As it turned out, it was a wild ride, but thoroughly survivable and even sort of fun once you gave in to the absurdity of rocking and listing at fairly severe angles for two days there and then two days back.
OK, maybe "fun" is too strong a word. Yet, once you figure out the fairly consistent movement, it's possible to ride it out without too much discomfort (we did not get sick during the crossing, something we owe to the scopolamine patches, along with lying down as much as we could).
Of course, the fear of so-called "rogue" waves was always on our minds, it was hard to sit and eat, and the first night, when the ship had to turn quickly away from a brewing storm, for a moment I thought we were goners. I described my anxiety to a young Russian sailor the next day. He looked at me, surprised, and said thickly, "Drake Passage last night? Smooth like pond."
Clearly, he and I have different standards.
On board during our adventure, veteran Quark Expeditions team leader Shane Evoy told AOL News that while some passengers get lucky and get to experience a calm "Drake Lake," more often than not it's the "Drake Shake" that awaits.

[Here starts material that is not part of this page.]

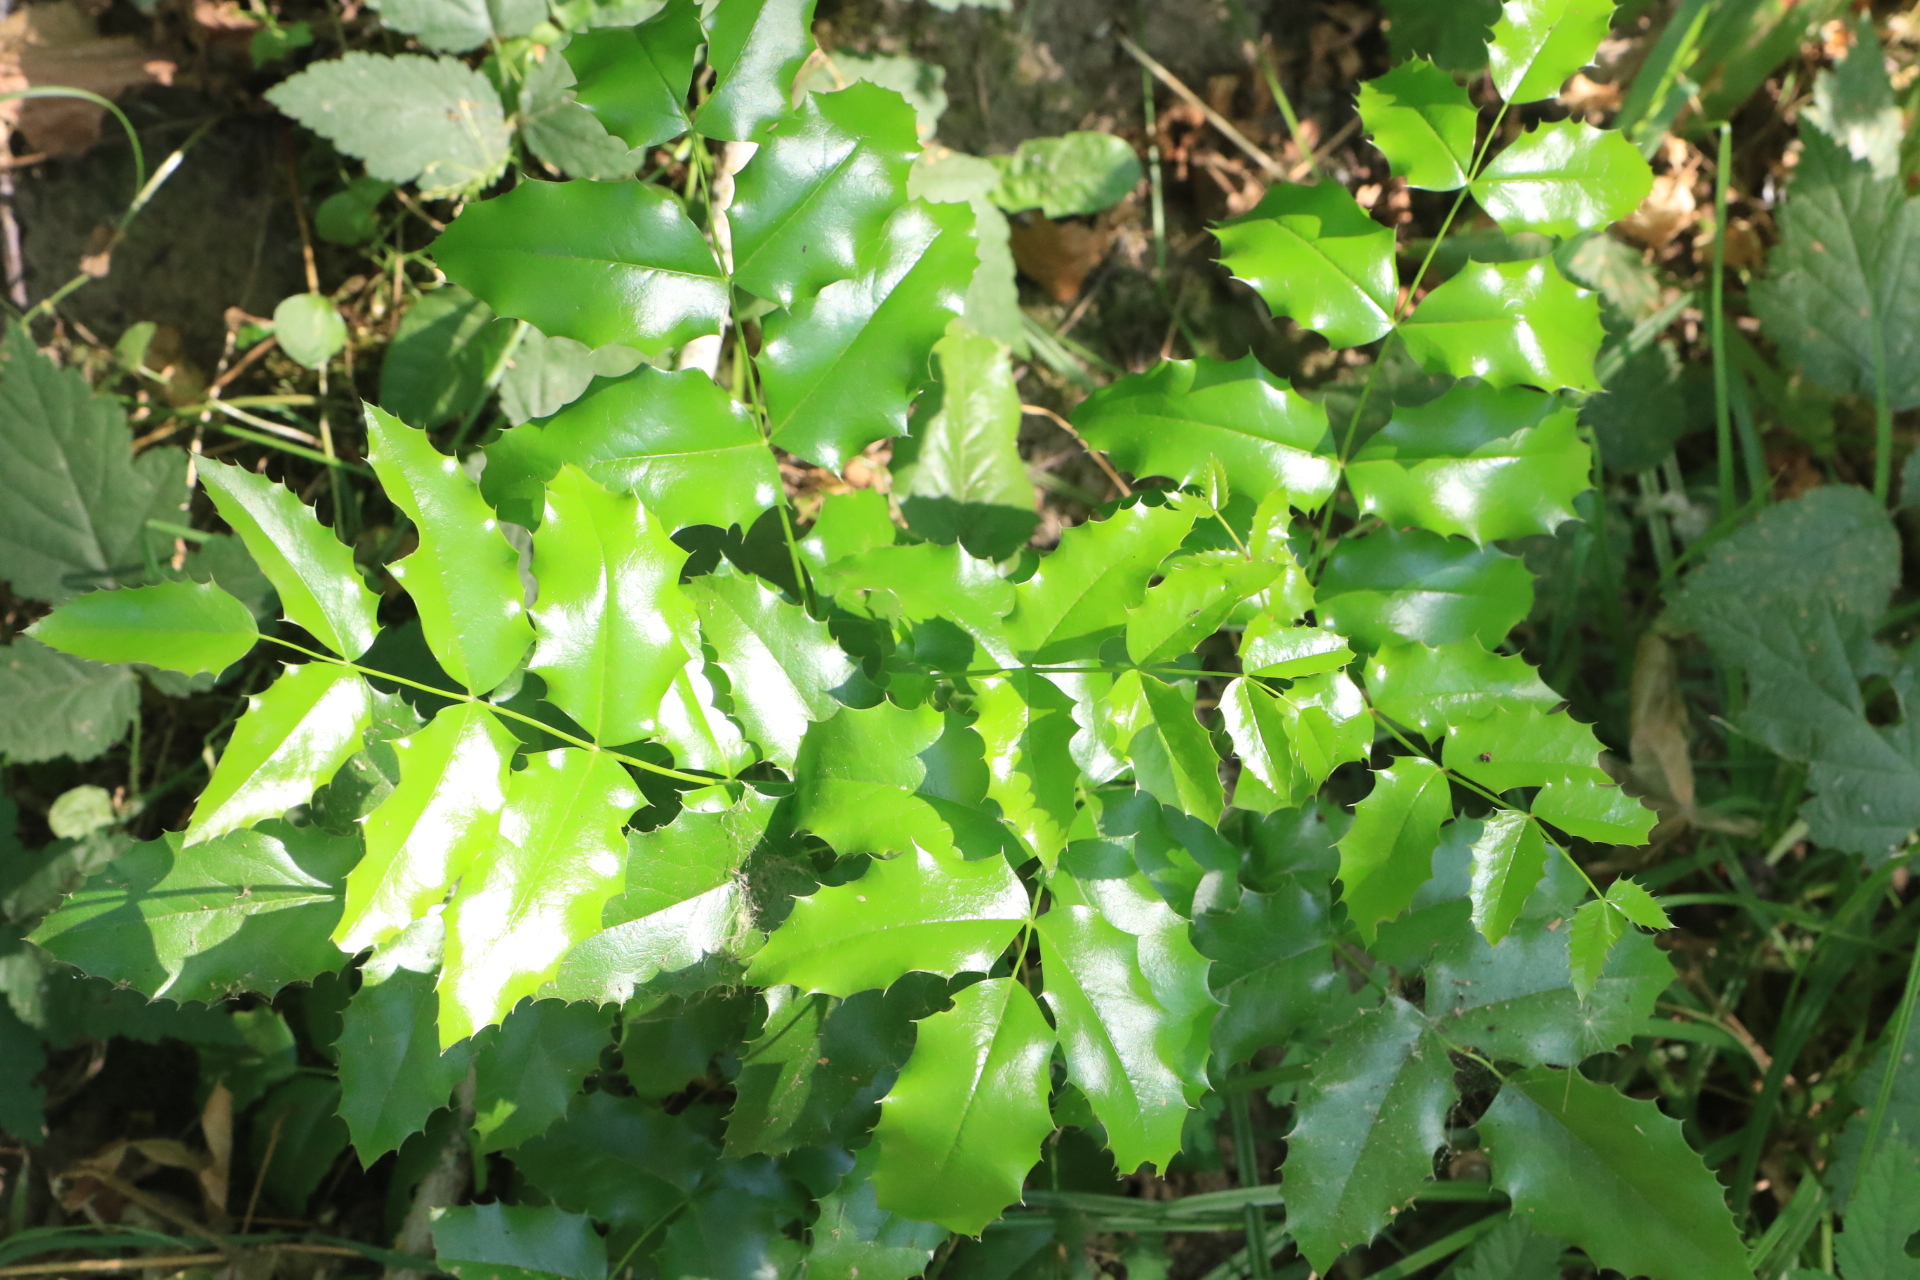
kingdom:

"I've been through the Drake Passage about 250 times," Evoy said. "The Drake Lake effect happens maybe once a season -- maybe. Passengers typically come aboard with concerns, dying to know what to expect. And it's very unpredictable. These past few days are what I would call moderate. Trust me, it can get much wilder."
What's the worst Drake crossing Evoy has ever experienced?
"Last year, we had waves with heights of about 15 meters, full of ice, with ice chunks the size of cars coming onto our bow. Plus, 55-knot winds -- it was intense. But I always have faith in the ship I'm aboard, and I'm partial to a Russian icebreaker like this one."
Evoy added with a laugh, "Though I've been at sea for 16 years, I still get seasick. It's one of those things that just hits certain people, but even getting a little sick would never keep me from this magnificent waterway. You just have to respect it."
Some Drake Passage facts:
- The first recorded voyage through the passage was in 1616. The ship, named Eendracht, was captained by the Dutch navigator Willem Schouten.
- The Drake Passage connects the southwestern part of the Atlantic Ocean with the southeastern part of the Pacific Ocean.
- The passage is named after the 16th century English privateer Sir Francis Drake.
- The Drake Passage played an important part in the trade of the 19th and early 20th centuries before the opening of the Panama Canal in 1914.